Hl. Kornelius und hl. Cyprian, Lk 7,1-10

Jesus Christus, der sagte:Nicht einmal  in Israel habe ich einen solchen Glauben gefunden,er sei mit euch.

Die Gedenktage von Kornelius und Cyprian stehen in engem Zusammenhang, da die Lebensgeschichte von Cyprian, dem großen Bischof von Karthago, eng mit der von Papst Kornelius verknüpft ist. Wie das Haupt des Papstes wird auch das von Cyprian in Kornelimünster bei Aachen verehrt. Auch Cyprian ist kanonisiert; auch er starb am 14. September. Der Gedenktag wurde auf den 16. September festgelegt.

Jesus, du bist gekommen, um Menschen zu helfen. Herr, erbarme dich unser.

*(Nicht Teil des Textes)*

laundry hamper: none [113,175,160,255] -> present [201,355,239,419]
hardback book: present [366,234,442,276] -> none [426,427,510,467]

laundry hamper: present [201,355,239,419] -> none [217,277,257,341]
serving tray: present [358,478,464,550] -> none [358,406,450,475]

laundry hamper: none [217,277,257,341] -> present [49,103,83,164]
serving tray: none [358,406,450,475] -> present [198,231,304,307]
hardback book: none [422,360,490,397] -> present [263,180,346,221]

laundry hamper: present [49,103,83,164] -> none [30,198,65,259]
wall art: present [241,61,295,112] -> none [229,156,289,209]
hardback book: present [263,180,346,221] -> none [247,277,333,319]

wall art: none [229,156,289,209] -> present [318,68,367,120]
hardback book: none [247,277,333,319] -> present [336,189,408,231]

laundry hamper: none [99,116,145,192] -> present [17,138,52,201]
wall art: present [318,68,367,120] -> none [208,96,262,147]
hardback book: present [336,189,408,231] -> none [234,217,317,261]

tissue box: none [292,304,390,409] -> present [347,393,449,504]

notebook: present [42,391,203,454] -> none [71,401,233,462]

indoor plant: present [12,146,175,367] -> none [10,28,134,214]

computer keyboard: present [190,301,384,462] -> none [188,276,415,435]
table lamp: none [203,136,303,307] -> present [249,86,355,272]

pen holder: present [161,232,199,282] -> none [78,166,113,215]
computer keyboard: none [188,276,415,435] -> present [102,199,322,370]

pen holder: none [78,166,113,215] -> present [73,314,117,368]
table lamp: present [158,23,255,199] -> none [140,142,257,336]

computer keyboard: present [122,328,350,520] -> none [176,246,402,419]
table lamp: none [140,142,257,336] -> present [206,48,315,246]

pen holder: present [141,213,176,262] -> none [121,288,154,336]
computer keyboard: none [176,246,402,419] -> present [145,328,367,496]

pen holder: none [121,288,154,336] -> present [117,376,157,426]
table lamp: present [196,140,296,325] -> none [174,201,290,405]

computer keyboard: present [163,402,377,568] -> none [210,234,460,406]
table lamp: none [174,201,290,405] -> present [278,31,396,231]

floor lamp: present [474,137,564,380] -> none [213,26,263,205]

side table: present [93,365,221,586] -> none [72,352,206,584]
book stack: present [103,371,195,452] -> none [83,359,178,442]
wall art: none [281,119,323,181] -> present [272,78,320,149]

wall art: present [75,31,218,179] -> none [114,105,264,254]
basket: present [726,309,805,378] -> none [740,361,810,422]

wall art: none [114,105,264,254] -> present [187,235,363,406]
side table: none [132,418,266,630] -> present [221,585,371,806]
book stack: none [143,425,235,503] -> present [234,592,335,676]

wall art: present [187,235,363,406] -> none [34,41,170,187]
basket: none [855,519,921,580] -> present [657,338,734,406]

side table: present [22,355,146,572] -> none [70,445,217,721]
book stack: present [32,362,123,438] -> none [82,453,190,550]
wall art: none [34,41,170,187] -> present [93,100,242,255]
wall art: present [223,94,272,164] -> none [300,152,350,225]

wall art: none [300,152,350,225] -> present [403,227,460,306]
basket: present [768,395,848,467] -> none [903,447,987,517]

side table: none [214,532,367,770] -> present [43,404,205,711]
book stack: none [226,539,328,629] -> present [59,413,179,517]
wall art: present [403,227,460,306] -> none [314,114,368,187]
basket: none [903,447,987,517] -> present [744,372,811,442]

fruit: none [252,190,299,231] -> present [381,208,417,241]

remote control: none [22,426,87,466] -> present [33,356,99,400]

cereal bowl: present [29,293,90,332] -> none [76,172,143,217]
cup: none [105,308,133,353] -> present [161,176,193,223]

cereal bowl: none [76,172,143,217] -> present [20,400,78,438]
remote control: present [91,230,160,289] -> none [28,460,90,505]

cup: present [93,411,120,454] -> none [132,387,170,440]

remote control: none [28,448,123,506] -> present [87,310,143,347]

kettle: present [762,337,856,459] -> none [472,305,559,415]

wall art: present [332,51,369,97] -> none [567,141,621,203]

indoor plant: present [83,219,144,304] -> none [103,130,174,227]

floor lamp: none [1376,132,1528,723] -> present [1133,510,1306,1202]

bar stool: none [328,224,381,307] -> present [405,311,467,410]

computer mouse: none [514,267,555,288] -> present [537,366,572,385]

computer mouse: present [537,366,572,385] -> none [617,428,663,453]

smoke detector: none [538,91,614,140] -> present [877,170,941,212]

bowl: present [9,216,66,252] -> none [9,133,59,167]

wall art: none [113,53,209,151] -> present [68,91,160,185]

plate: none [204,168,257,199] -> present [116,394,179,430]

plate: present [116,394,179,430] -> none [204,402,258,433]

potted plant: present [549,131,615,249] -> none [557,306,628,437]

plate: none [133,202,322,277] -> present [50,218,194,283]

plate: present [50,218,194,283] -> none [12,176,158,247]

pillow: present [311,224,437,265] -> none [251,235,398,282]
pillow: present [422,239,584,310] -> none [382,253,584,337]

Du hast unsere Krankheiten geheilt. Christus, erbarme dich unser.

Du freust dich darüber, wenn wir Glauben haben. Herr, erbarme dich unser.

Cyprian, einer der bedeutendsten Kirchenschriftteller der Frühkirche, kam als Sohn  reicher, heidnischer Eltern um das Jahr 200 in Karthago zur Welt. Erst später  bekehrte er sich zum Christentum. Er empfing 248 die Taufe, dann die Priesterweihe, und schon bald darauf wurde er zum Bischof von Karthago  und damit zum Oberhaupt der nordafrikanischen Kirche gewählt.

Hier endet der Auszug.